Per installare le reti antigrandine si possono utilizzare le stesse strutture che si adoperano per sostenere i teli plastici dei tunnel. La rete antigrandine può servire egregiamente anche per prevenire i danni causati da uccelli. Le reti frangivento devono invece essere poste verticalmente ed essere sostenute da robusti pali e filo di ferro zincato.
Queste reti vengono di regola mantenute per tutto l’arco dell’anno, mentre quelle antigrandine si installano solo nei mesi in cui vi sono probabilità di grandinate.
Tenere in ordine i piccoli attrezzi dell'orto
Per mettere in ordine attrezzi come vanghe, badili, zappe e simili è sufficiente una rastrelliera oppure un angolo ben definito di un magazzino o di un ripostiglio. Invece le attrezzature di piccole dimensioni (forbici, coltelli, segacci, trapiantatoi, ecc.) spesso non trovano un preciso ordine che sarebbe opportuno dare per poterli rintracciare nel modo più rapido possibile quando si devono impiegare. Si possono riunire in una cassettina in legno, ma per trovare l’attrezzo da utilizzare spesso bisogna rimescolarli tutti.

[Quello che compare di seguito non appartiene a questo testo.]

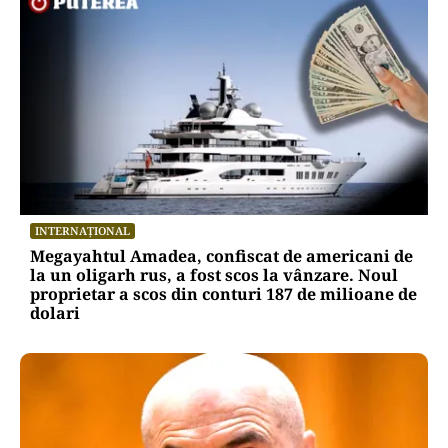
INTERNAȚIONAL
Megayahtul Amadea, confiscat de americani de
la un oligarh rus, a fost scos la vânzare. Noul
proprietar a scos din conturi 187 de milioane de
dolari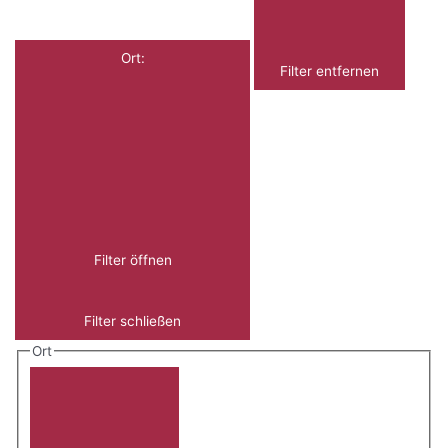
Ort
:
Filter entfernen
Filter öffnen
Filter schließen
Ort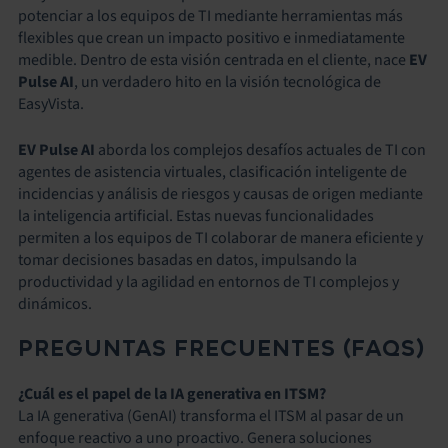
potenciar a los equipos de TI mediante herramientas más
flexibles que crean un impacto positivo e inmediatamente
medible. Dentro de esta visión centrada en el cliente, nace
EV
Pulse AI
, un verdadero hito en la visión tecnológica de
EasyVista.
EV Pulse AI
aborda los complejos desafíos actuales de TI con
agentes de asistencia virtuales, clasificación inteligente de
incidencias y análisis de riesgos y causas de origen mediante
la inteligencia artificial. Estas nuevas funcionalidades
permiten a los equipos de TI colaborar de manera eficiente y
tomar decisiones basadas en datos, impulsando la
productividad y la agilidad en entornos de TI complejos y
dinámicos.
PREGUNTAS FRECUENTES (FAQS)
¿Cuál es el papel de la IA generativa en ITSM?
La IA generativa (GenAI) transforma el ITSM al pasar de un
enfoque reactivo a uno proactivo. Genera soluciones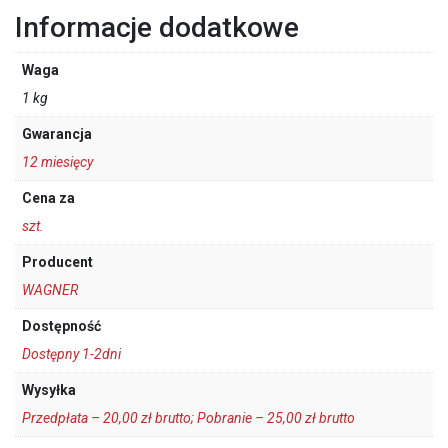
Informacje dodatkowe
Waga
1 kg
Gwarancja
12 miesięcy
Cena za
szt.
Producent
WAGNER
Dostępność
Dostępny 1-2dni
Wysyłka
Przedpłata – 20,00 zł brutto; Pobranie – 25,00 zł brutto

Dida: Griglia di supporto per numerosi attrezzi. Può venire inserito anche un cestino per raccogliere altri attrezzi e materiali diversi idonei alla coltivazione di orto, giardino e frutteto.

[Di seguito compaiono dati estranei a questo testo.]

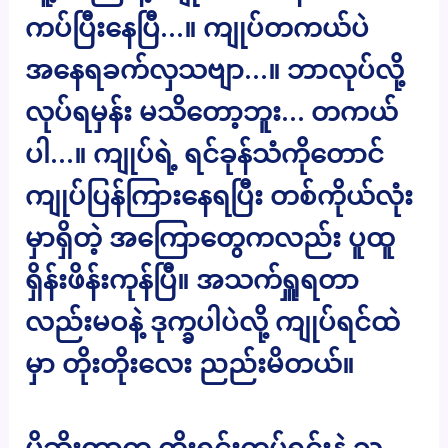
ကပ်ပြီးနေပြီ…။ ကျုပ်တကယ်ပဲ
အနေရခက်လှသဗျာ…။ ဘာလုပ်လို့
လုပ်ရမှန်း မသိတော့ဘူး… တကယ်
ပါ…။ ကျုပ်ရဲ့ ရင်ခုန်သံကိုတောင်
ကျုပ်ပြန်ကြားနေရပြီး တစ်ကိုယ်လုံး
မှာရှိတဲ့ အကြောတွေကလည်း ပူထူ
ရှိန်းဖိန်းကုန်ပြီ။ အသက်ရှူရတာ
လည်းမဝနဲ့ ဒုက္ခပါပဲလို့ ကျုပ်ရင်ထဲ
မှာ တိုးတိုးလေး ညည်းမိတယ်။
ပိုဆိုးတာက တိုးရင်းကပ်ရင်းနဲ့ သူ့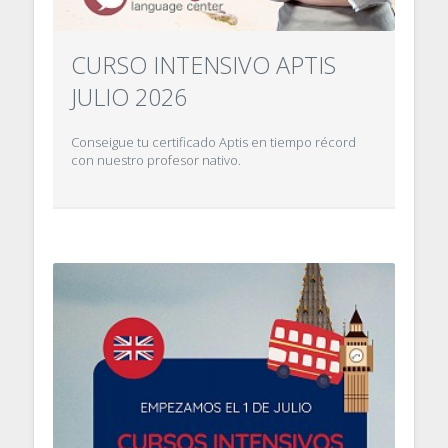
CURSO INTENSIVO APTIS
JULIO 2026
Conseigue tu certificado Aptis en tiempo récord
con nuestro profesor nativo.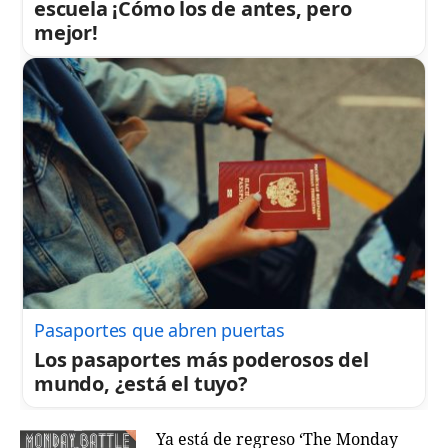
escuela ¡Cómo los de antes, pero
mejor!
Pasaportes que abren puertas
Los pasaportes más poderosos del
mundo, ¿está el tuyo?
Ya está de regreso ‘The Monday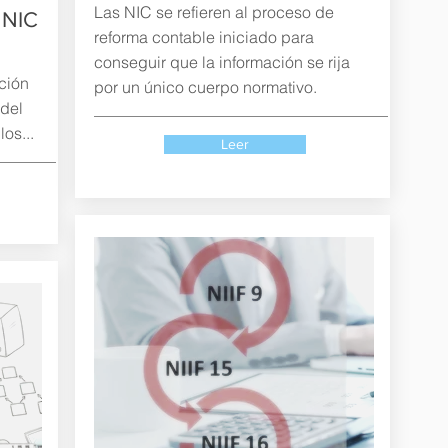
Las NIC se refieren al proceso de
 NIC
reforma contable iniciado para
conseguir que la información se rija
ción
por un único cuerpo normativo.
del
os...
Leer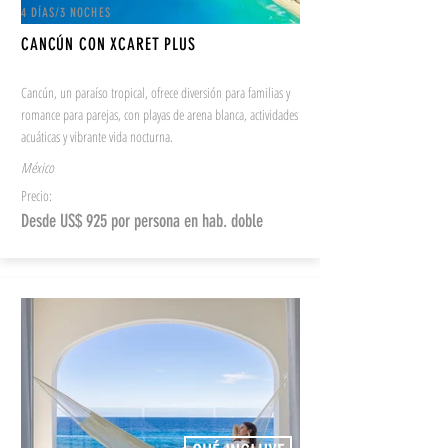
4 DÍAS/3 NOCHES
CANCÚN CON XCARET PLUS
Cancún, un paraíso tropical, ofrece diversión para familias y
romance para parejas, con playas de arena blanca, actividades
acuáticas y vibrante vida nocturna.
México
Precio:
Desde US$ 925 por persona en hab. doble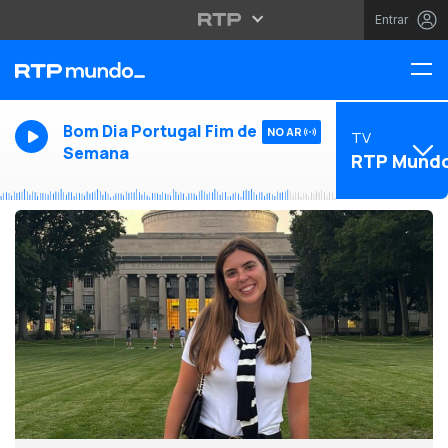
Entrar
Bom Dia Portugal Fim de
NO AR
TV
Semana
RTP Mund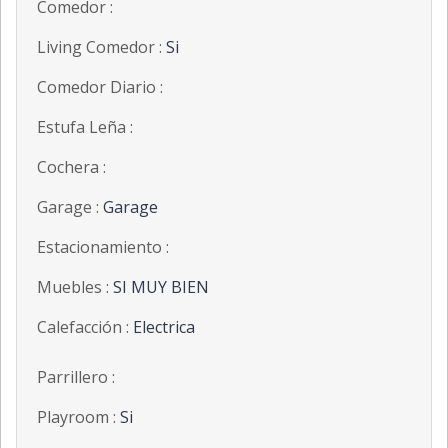
Comedor :
Living Comedor :
Si
Comedor Diario :
Estufa Leña :
Cochera :
Garage :
Garage
Estacionamiento :
Muebles :
SI MUY BIEN
Calefacción :
Electrica
Parrillero :
Playroom :
Si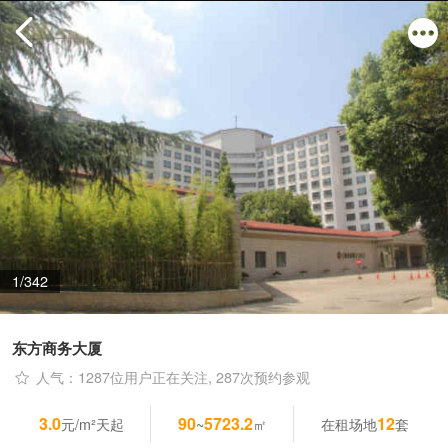
1/342
东方商务大厦
人气：1287位用户正在关注, 287次预约参观
3.0
90
5723.2
12
元/m²天起
~
㎡
在租场地
套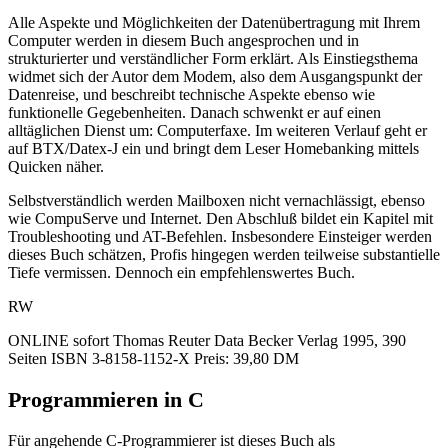
Alle Aspekte und Möglichkeiten der Datenübertragung mit Ihrem
Computer werden in diesem Buch angesprochen und in
strukturierter und verständlicher Form erklärt. Als Einstiegsthema
widmet sich der Autor dem Modem, also dem Ausgangspunkt der
Datenreise, und beschreibt technische Aspekte ebenso wie
funktionelle Gegebenheiten. Danach schwenkt er auf einen
alltäglichen Dienst um: Computerfaxe. Im weiteren Verlauf geht er
auf BTX/Datex-J ein und bringt dem Leser Homebanking mittels
Quicken näher.
Selbstverständlich werden Mailboxen nicht vernachlässigt, ebenso
wie CompuServe und Internet. Den Abschluß bildet ein Kapitel mit
Troubleshooting und AT-Befehlen. Insbesondere Einsteiger werden
dieses Buch schätzen, Profis hingegen werden teilweise substantielle
Tiefe vermissen. Dennoch ein empfehlenswertes Buch.
RW
ONLINE sofort Thomas Reuter Data Becker Verlag 1995, 390
Seiten ISBN 3-8158-1152-X Preis: 39,80 DM
Programmieren in C
Für angehende C-Programmierer ist dieses Buch als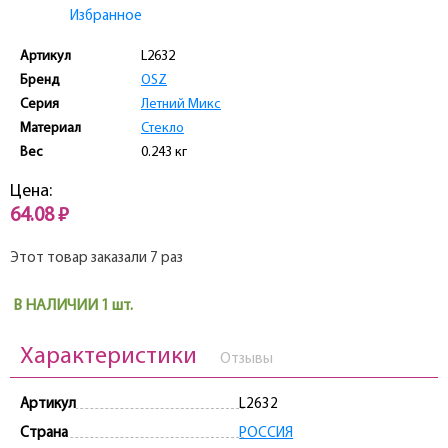
Избранное
Артикул
L2632
Бренд
OSZ
Серия
Летний Микс
Материал
Стекло
Вес
0.243 кг
Цена:
64.08 ₽
Этот товар заказали 7 раз
В НАЛИЧИИ 1 шт.
Характеристики
Отзывы
Артикул
L2632
Страна
РОССИЯ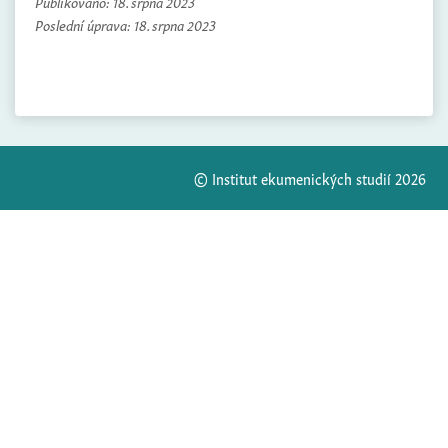
Publikováno:
18. srpna 2023
Poslední úprava:
18. srpna 2023
© Institut ekumenických studií 2026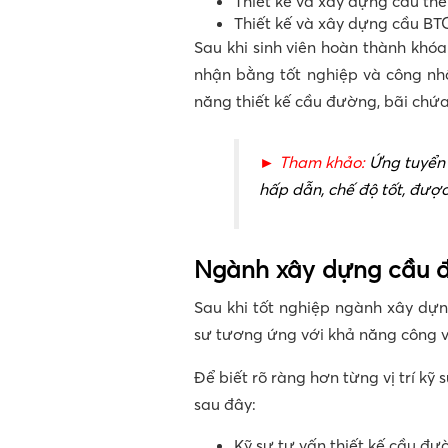
Thiết kế và xây dựng cầu th
Thiết kế và xây dựng cầu BT
Sau khi sinh viên hoàn thành khóa
nhận bằng tốt nghiệp và công nh
năng thiết kế cầu đường, bãi chứ
► Tham khảo:
Ứng tuyển
hấp dẫn, chế độ tốt, đượ
Ngành xây dựng cầu đ
Sau khi tốt nghiệp ngành xây dựn
sư tương ứng với khả năng công v
Để biết rõ ràng hơn từng vị trí kỹ
sau đây:
Kỹ sư tư vấn thiết kế cầu đư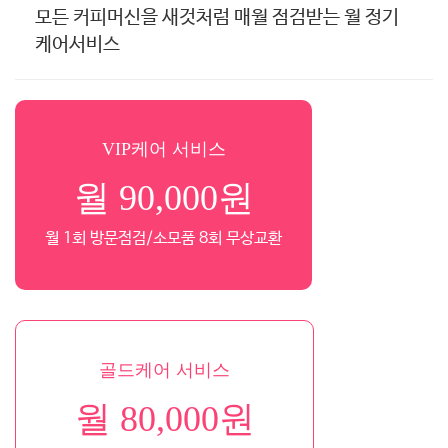
모든 커피머신을 새것처럼 매월 점검받는 월 정기
케어서비스
VIP케어 서비스
월 90,000원
월 1회 방문점검/소모품 8회 무상교환
골드케어 서비스
월 80,000원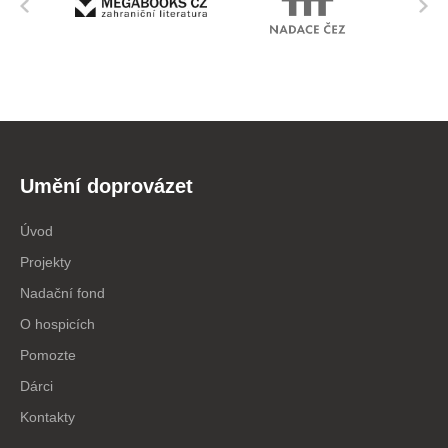
Umění doprovázet
Úvod
Projekty
Nadační fond
O hospicích
Pomozte
Dárci
Kontakty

Più razionalmente si può acquistare un pannello di truciolare e poi, per mezzo di ganci di vario tipo, fissare gli attrezzi stessi al pannello. In questo modo si individua subito ciò che serve. Per capire quale attrezzo è stato prelevato è sufficiente poi segnarne i contorni con un pennarello. Questo accorgimento permette di rintracciare subito gli attrezzi che mancano e rende più semplice tenerli in ordine. Altrettanto validi sono gli appositi pannelli-graticci (griglie) costituiti da una solida rete metallica verniciata. Su questi è molto facile appendere o inserire la più varia attrezzatura. È possibile inoltre fissare dei cestini dove sistemare i numerosi oggetti o materiali (spaghi, scatolette con chiodi, viti, guanti da lavoro, ecc.) di uso frequente che non si possono appendere.
Naturalmente questi speciali pannelli servono pure per mettere in ordine la più comune attrezzatura che si utilizza non solo nell’orto, nel frutteto, nel giardino, nei piccoli allevamenti, ma anche in casa come martelli, tenaglie, pinze, chiavi di vario tipo, ecc. I pannelli citati si trovano con facilità presso i negozi di ferramenta, i centri per il bricolage e talvolta pure nei garden center.